Restaurant information
- Established: 1999; 27 years ago
- Owners: Philippe Feret and Cecilia Pineda Feret
- Chef: Philippe Feret
- Food type: French cuisine
- Location: 1422 Third Avenue (between East 80th Street and East 81st Street), Upper East Side, Manhattan, New York City, New York, 10028, United States
- Coordinates: 40°46′32″N 73°57′24″W﻿ / ﻿40.775449°N 73.956726°W
- Website: brasseriejulien.com

= Brasserie Julien =

Brasserie Julien was a brasserie-style French cuisine restaurant located at 1422 Third Avenue (between East 80th Street and East 81st Street) on the Upper East Side of Manhattan in New York City, as well as a jazz club. The establishment closed at the end of 2012.

==Restaurant==
The restaurant was named after the son of co-owners Cecilia Pineda Feret and Chef Philippe Feret, who was an executive chef of Windows on the World restaurant, located in New York City, and a pastry chef at Taillevent restaurant, located in Paris, France.

The art-deco wooden decor was handmade by Chef Feret, including a replica of the elevator door of New York City's Chrysler Building.

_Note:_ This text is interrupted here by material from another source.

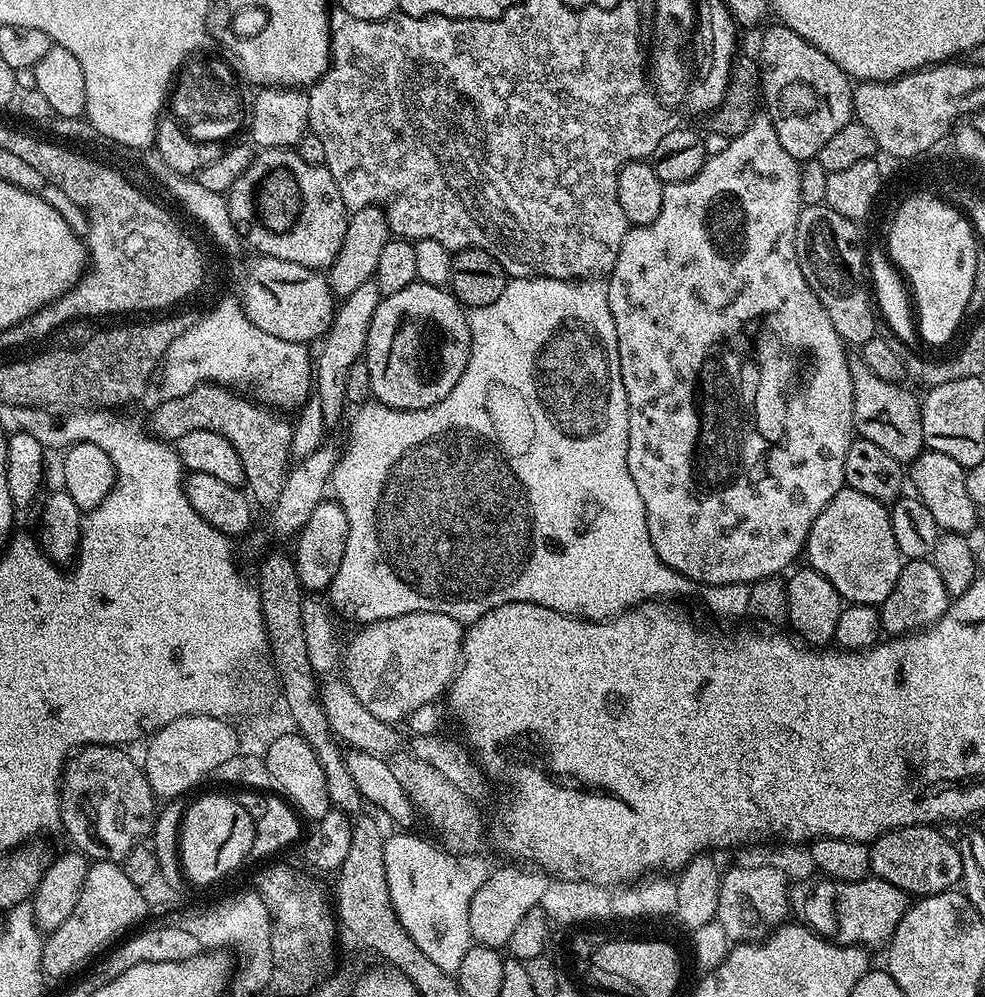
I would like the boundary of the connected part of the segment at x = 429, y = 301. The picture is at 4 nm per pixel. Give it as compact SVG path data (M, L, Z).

The 2013 edition of Zagats gave it a food rating of 18 based on 2012 data. The establishment closed in November 2012.

==Jazz club==
It was one of the few venues offering no-cover live music in the neighborhood, with resident jazz musician Sedric Choukroun, and notable vocalists including gospel-music artist Ayana Love and French chanteuse Flo Ankah.